Interview mit Katja Keul "Tatverdacht liegt auf der Hand"

BERLIN · Mit der rechtspolitischen Sprecherin der Grünen-Bundestagsfraktion, Katja Keul, sprach Holger Möhle.

 "Das Futter sammeln": Katja Keul von den Grünen.

"Das Futter sammeln": Katja Keul von den Grünen.

Foto: dpa

Generalbundesanwalt Harald Range will in der NSA-Affäre kein Ermittlungsverfahren einleiten. Angeblich, weil er an kein belastbares Material kommt. Kann das wirklich sein?
Katja Keul: Da macht der Generalbundesanwalt den zweiten Schritt vor dem ersten. Er kann ja nicht Ermittlungen ablehnen, nur weil die Beweislage schwierig werden könnte. So etwas kann am Ende der Ermittlungen stehen, aber keinesfalls am Anfang. Herr Range muss prüfen: Gibt es einen hinreichenden Tatverdacht, und der liegt hier auf der Hand. Wir haben die Tat, was auch durch die Bundeskanzlerin und ihr abgehörtes Handy bestätigt ist. Und wir haben einen aussagefähigen und aussagewilligen Zeugen: Edward Snowden. Den muss der Generalbundesanwalt dann auch mal anhören. Ehrlich gesagt, ich bin über so viel Untätigkeit im Amt sprachlos.

Die Linke spricht von einem "beispiellosen Akt der Rechtsbeugung". Sie auch?
Keul: Fest steht: Der Generalbundesanwalt kommt seiner Pflicht nicht nach. Es gilt im Strafrecht das Legalitätsprinzip. Danach muss die Staatsanwaltschaft ermitteln, wenn es einen hinreichenden Tatverdacht gibt. Auch der Generalbundesanwalt darf nicht nach Opportunität entscheiden. Das kann er sich nicht überlegen, wie er Lust und Laune hat.

Kann der Generalbundesanwalt jetzt das letzte Wort haben oder soll ihn Bundesjustizminister Heiko Maas anweisen, ein Ermittlungsverfahren in Sachen NSA einzuleiten?
Keul: Der Generalbundesanwalt muss uns jetzt im Rechtsausschuss des Bundestages Rede und Antwort stehen und seine Motive erläutern, warum er nicht ermittelt. Bundesjustizminister Heiko Maas hat die Möglichkeit, den GBA anzuweisen. Und von dieser Möglichkeit muss der Bundesjustizminister hier Gebrauch machen. Wo ein hinreichender Verdacht auf eine Straftat besteht, muss ermittelt werden. Wir leben in einem Rechtsstaat.

Was wäre ein solches Ermittlungsverfahren wert, wenn der Generalbundesanwalt tatsächlich an kein Material kommt?
Keul: Er muss das Futter für ein solches Verfahren ja erst einmal sammeln.
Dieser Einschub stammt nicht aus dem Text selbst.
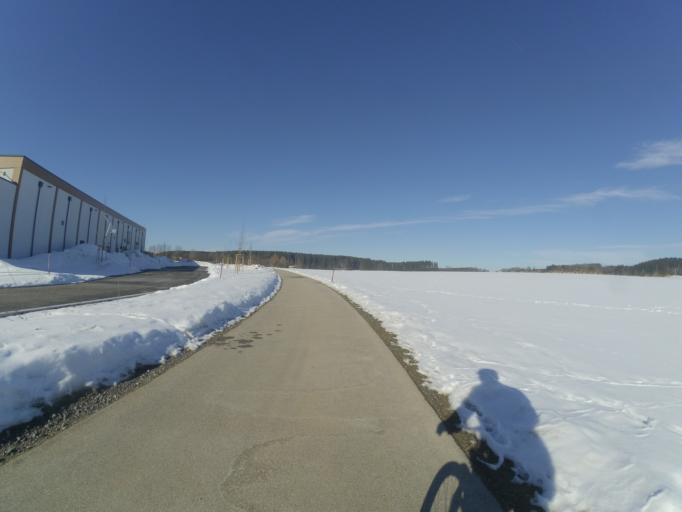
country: DE
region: Bavaria
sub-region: Upper Bavaria
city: Aying
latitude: 47.9477
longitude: 11.7927
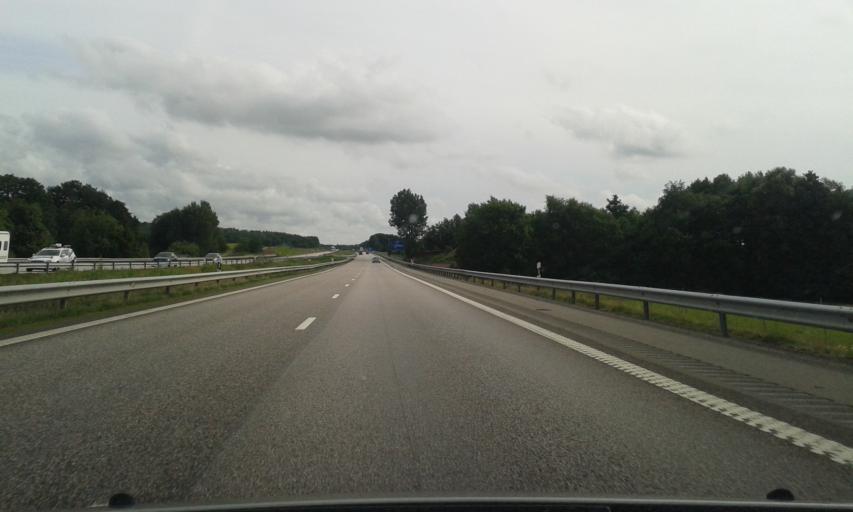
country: SE
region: Halland
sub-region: Kungsbacka Kommun
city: Frillesas
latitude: 57.2615
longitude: 12.2158
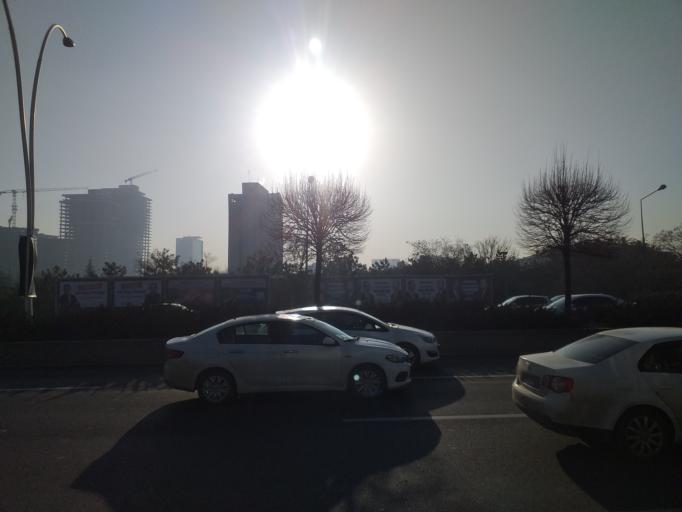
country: TR
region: Ankara
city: Ankara
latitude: 39.9421
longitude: 32.8274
Es hindert ihn doch niemand, mit Edward Snowden Kontakt aufzunehmen. Er kann Unterlagen sammeln und auswerten. Damit hat er bisher erst gar nicht begonnen.

Muss die Bundesregierung dem Zeugen Snowden sicheres Geleit garantieren, damit dieser vom NSA-Ausschuss des Bundestages gehört werden kann, ohne an die USA ausgeliefert zu werden?
Keul: Das ist unsere Position. Das verlangen wir von der Bundesregierung. Und das ist auch möglich. Die Bundesregierung scheut hier die politische Verantwortung und versteckt sich hinter angeblichen rechtlichen Pflichten zur Auslieferung. Am Ende ist es die Entscheidung der Bundesregierung: Sie könnte Herrn Snowden rechtliches Geleit zusichern. Die Regierung könnte, wenn sie wollte, gegenüber den Amerikanern klarmachen, dass sie dieses Auslieferungsabkommen in diesem Fall nicht erfüllen wird, weil hier besondere Interessen der Bundesrepublik Deutschland im Vordergrund stehen. Sie muss dazu nur das Rückgrat haben, dies gegenüber den amerikanischen Freunden auch durchzusetzen. Und das hat sie offensichtlich nicht.

Zur Person

Katja Keul ist seit 2009 Mitglied des Bundestages und seit November 2009 auch eine der Parlamentarischen Geschäftsführerinnen von Bündnis 90/Die Grünen. Die Rechtsanwältin beendete 1994 ihr Jura-Studium in Heidelberg und ist seit 2000 mit einer eigenen Kanzlei im niedersächsischen Marklohe selbstständig. Für die Grünen war die verheiratete Mutter dreier Kinder bei der Bundestagswahl 2013 Spitzenkandidatin auf der Landesliste Niedersachsen.